EXERCISE INSTRUCTIONS — Repeat the listing that follows character for character, omitting images.

RECORDS —

☆ ☆ ☆ ☆ ☆

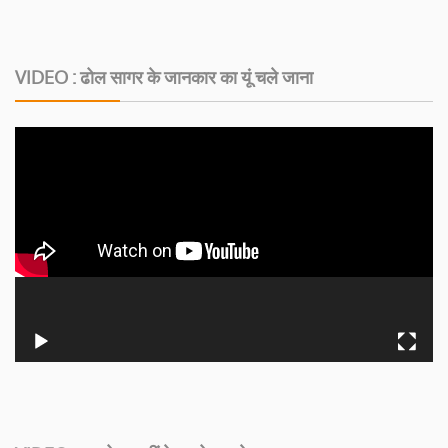
VIDEO : ढोल सागर के जानकार का यूं चले जाना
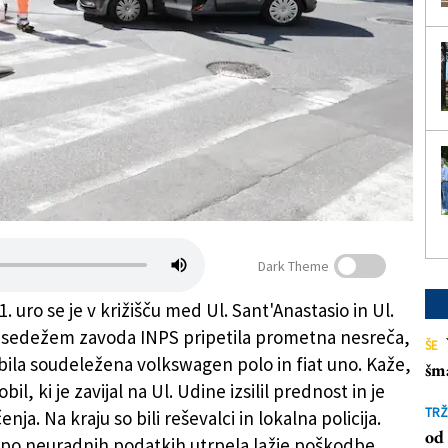
Dark Theme
. uro se je v križišču med Ul. Sant'Anastasio in Ul.
 sedežem zavoda INPS pripetila prometna nesreča,
ŠE
 bila soudeležena volkswagen polo in fiat uno. Kaže,
šm
il, ki je zavijal na Ul. Udine izsilil prednost in je
TRŽ
enja. Na kraju so bili reševalci in lokalna policija.
od 
 po neuradnih podatkih utrpela lažje poškodbe.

☆ ☆ ☆ ☆ ☆

FINAL ANSWER —
VIDEO : ढोल सागर के जानकार का यूं चले जाना
Dark Theme
. uro se je v križišču med Ul. Sant'Anastasio in Ul.
 sedežem zavoda INPS pripetila prometna nesreča,
ŠE
 bila soudeležena volkswagen polo in fiat uno. Kaže,
šm
il, ki je zavijal na Ul. Udine izsilil prednost in je
TRŽ
enja. Na kraju so bili reševalci in lokalna policija.
od 
 po neuradnih podatkih utrpela lažje poškodbe.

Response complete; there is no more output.